Monday, 1 August, 1864

Quite pleasant today. Phil Lewis came to bring a notice to Bill from his enrolling officer, suspecting some investigation to be made in Clerk’s office. – – Ju spent the evening. Told me he had sent one and a half bushels meal to the Misses Slaughter as a donation from him and myself. Bill had the wheat refanned and carried upstairs this morning, and commenced hauling oats this evening to thresh. – – We all enjoy the cool watermelons very much, have an abundance, but do not sell any. – – Zac had a chill. Gave him Calomel and Jalap tonight.1Two small mysteries today. Bill’s enrolling officer, Lieut. Haw was introduced 18 July. Wonder what investigation is to be made? Who or what is being investigated? Is Haw being investigated? Bill? Phil? And was Ju referring to P. H. Slaughter’s daughters? He had five. And for what cause were they accepting donations of meal? Suggestions appreciated.
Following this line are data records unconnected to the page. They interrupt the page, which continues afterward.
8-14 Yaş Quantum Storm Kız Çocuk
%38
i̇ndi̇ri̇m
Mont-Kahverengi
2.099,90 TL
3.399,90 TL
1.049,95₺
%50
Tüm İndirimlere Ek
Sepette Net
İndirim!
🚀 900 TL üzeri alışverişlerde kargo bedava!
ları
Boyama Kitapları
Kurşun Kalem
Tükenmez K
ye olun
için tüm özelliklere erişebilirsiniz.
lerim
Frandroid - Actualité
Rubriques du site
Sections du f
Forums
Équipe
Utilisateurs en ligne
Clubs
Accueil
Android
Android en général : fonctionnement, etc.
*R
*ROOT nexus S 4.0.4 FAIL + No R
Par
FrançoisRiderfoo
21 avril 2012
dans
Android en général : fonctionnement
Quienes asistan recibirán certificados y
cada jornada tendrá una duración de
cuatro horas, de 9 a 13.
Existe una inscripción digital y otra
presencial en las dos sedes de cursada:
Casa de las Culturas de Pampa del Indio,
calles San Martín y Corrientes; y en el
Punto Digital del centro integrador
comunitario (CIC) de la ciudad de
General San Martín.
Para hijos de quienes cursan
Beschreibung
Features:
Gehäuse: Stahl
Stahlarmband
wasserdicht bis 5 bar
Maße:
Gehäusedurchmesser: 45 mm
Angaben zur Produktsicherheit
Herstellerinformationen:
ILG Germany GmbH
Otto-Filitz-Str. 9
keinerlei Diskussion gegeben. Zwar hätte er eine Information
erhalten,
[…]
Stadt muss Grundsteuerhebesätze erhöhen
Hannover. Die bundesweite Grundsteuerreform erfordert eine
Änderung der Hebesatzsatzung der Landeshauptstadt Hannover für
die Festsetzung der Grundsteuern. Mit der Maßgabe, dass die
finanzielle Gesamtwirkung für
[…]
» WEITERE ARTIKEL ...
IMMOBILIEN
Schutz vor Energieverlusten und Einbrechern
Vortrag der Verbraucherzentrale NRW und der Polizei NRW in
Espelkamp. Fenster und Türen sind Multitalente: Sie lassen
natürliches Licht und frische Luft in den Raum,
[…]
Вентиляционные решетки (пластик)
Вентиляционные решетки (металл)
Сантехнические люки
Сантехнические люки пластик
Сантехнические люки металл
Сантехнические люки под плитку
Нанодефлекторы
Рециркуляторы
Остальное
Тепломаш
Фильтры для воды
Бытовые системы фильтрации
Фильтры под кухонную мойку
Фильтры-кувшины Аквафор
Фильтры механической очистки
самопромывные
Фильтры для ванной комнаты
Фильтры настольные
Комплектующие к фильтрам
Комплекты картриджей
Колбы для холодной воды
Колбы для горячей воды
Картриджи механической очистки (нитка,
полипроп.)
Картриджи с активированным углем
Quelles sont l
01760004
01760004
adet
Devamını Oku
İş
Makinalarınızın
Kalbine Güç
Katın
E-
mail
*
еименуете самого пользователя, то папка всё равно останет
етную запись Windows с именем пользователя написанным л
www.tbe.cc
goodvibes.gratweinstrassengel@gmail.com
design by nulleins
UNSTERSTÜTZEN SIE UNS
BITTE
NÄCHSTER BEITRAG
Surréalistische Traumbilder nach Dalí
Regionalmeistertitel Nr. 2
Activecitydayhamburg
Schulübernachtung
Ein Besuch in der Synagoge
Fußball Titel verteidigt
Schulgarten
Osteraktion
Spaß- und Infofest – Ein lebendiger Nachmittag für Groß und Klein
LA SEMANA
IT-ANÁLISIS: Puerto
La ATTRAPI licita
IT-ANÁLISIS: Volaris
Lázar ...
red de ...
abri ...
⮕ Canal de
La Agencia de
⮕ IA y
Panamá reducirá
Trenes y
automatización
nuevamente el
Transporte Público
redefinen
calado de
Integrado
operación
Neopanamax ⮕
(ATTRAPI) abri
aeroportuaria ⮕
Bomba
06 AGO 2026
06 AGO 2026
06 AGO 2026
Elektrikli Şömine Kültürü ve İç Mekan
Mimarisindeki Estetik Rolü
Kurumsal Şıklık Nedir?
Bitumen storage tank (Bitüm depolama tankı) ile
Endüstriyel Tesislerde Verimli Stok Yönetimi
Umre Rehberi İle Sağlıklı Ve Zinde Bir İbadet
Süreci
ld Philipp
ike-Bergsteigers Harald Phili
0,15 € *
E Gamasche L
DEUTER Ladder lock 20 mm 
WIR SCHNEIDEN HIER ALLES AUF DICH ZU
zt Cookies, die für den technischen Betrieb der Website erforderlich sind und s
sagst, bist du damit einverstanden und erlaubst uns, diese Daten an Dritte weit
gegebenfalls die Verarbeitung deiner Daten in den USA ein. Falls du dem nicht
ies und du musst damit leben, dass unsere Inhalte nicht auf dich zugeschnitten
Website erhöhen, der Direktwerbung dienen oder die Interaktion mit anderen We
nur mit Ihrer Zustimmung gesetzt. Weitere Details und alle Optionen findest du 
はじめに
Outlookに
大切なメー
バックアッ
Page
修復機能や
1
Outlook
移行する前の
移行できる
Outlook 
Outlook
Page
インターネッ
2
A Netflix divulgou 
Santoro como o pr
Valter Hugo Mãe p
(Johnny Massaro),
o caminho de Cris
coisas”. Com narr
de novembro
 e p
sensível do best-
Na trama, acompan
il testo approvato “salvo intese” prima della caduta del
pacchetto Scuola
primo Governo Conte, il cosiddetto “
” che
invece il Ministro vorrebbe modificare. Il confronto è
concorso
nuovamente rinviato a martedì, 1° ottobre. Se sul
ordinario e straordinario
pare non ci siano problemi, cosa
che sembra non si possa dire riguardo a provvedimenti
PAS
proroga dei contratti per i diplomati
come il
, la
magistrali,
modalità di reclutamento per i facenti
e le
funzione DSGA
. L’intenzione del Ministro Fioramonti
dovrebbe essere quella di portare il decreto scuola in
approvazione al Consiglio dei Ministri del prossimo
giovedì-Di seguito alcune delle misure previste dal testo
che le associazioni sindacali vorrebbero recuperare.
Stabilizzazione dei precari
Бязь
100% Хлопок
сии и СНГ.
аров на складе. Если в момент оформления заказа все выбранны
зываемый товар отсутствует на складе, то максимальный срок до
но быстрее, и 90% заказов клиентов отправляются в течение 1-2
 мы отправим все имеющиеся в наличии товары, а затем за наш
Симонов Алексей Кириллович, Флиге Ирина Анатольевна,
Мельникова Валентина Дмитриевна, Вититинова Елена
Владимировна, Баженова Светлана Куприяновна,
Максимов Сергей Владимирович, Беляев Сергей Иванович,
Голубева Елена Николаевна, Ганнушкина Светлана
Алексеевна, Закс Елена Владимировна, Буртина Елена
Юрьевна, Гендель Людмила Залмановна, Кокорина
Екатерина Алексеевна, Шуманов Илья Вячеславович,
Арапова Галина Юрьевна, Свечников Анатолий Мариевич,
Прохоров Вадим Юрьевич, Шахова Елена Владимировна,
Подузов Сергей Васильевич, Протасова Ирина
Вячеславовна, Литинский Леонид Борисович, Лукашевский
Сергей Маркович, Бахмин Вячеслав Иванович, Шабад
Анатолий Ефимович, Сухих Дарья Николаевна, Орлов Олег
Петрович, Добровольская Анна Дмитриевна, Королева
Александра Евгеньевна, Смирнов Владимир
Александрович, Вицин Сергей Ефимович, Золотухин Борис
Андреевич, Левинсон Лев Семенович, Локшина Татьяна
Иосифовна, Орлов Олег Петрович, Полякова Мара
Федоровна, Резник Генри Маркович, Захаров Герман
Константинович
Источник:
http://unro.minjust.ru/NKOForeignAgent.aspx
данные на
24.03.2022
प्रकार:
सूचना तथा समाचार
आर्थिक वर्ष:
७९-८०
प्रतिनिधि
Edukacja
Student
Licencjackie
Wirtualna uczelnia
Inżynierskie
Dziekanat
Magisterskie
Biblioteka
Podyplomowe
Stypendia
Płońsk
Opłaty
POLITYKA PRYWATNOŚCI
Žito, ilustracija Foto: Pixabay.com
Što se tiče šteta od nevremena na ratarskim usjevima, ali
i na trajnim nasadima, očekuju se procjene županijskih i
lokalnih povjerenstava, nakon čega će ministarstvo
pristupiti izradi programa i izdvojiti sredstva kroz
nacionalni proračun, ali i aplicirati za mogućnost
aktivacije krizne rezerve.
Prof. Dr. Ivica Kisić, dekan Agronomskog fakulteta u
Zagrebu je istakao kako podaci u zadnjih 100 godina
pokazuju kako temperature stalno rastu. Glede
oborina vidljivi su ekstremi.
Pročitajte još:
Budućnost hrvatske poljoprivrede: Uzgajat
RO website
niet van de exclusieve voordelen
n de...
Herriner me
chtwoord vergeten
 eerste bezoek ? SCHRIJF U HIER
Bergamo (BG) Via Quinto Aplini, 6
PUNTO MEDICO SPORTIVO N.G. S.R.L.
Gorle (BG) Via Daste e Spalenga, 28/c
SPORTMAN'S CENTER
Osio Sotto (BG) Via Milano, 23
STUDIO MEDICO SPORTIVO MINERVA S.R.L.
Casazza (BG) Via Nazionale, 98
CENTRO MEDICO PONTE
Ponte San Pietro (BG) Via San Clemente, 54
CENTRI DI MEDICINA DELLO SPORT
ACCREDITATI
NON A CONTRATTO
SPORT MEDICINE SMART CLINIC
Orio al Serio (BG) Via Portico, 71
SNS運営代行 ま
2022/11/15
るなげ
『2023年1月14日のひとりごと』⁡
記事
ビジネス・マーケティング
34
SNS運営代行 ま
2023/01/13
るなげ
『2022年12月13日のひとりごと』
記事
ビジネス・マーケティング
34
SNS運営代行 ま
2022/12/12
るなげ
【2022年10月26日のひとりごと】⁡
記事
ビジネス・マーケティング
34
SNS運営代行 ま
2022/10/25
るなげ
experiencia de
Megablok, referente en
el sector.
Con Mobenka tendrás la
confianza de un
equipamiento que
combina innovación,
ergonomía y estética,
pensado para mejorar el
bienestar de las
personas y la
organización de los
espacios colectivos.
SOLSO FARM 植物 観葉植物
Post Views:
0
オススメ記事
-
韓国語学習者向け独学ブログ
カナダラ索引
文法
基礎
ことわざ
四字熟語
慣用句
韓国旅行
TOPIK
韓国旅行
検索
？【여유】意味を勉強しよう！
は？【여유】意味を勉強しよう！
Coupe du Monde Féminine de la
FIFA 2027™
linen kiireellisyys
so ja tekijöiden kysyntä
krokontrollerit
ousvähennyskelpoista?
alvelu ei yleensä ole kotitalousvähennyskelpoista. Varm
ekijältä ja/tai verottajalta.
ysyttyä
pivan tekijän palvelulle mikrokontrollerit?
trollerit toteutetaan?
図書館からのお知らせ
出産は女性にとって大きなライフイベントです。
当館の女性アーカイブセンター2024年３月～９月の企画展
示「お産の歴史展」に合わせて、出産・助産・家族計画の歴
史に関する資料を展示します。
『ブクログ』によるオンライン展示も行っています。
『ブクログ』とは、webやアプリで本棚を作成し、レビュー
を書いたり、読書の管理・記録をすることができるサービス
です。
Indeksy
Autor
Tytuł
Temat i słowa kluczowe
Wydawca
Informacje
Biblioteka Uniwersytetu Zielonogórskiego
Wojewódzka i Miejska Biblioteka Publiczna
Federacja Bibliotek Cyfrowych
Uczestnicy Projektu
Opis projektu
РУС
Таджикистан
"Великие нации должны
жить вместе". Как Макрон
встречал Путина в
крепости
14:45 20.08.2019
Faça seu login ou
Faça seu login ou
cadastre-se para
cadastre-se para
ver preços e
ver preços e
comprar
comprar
2 thoughts on “Monday, 1 August, 1864”

  1. Could the “Misses Slaughters” be the three daughters of Lebus Burke & Lucy Satterwhite Slaughter? They had three daughters, Mary (Mollie) born 1853, Kate born 1854, and Emma born 1858. The Slaughter family was enumerated in the 1860 Census near Aylett. Lebbus Slaughter is listed in the U.S. Civil War Soldiers Records and Profiles. Mary (Mollie) Slaughter married Benjamin Franklin Robins in 1873 but died 2 years later in 1875. Benjamin Franklin Robins later married Mary’s younger sister, Emma.

  2. While Leb & Lucy Slaughter certainly had three daughters, all seem a bit young in 1864 (11, 10, & 6) to be accepting donations of meal. On the other hand P.H.’s two eldest daughters, Mary and Maria, were young women and probably quite capable of accepting donations, for whatever the cause. I need to recheck my sources, but I believe their father had been collecting food for the Confederate Army around this time. His store at the Courthouse would have been a natural depot in that role. Would you know if Lebus and P.H. were related?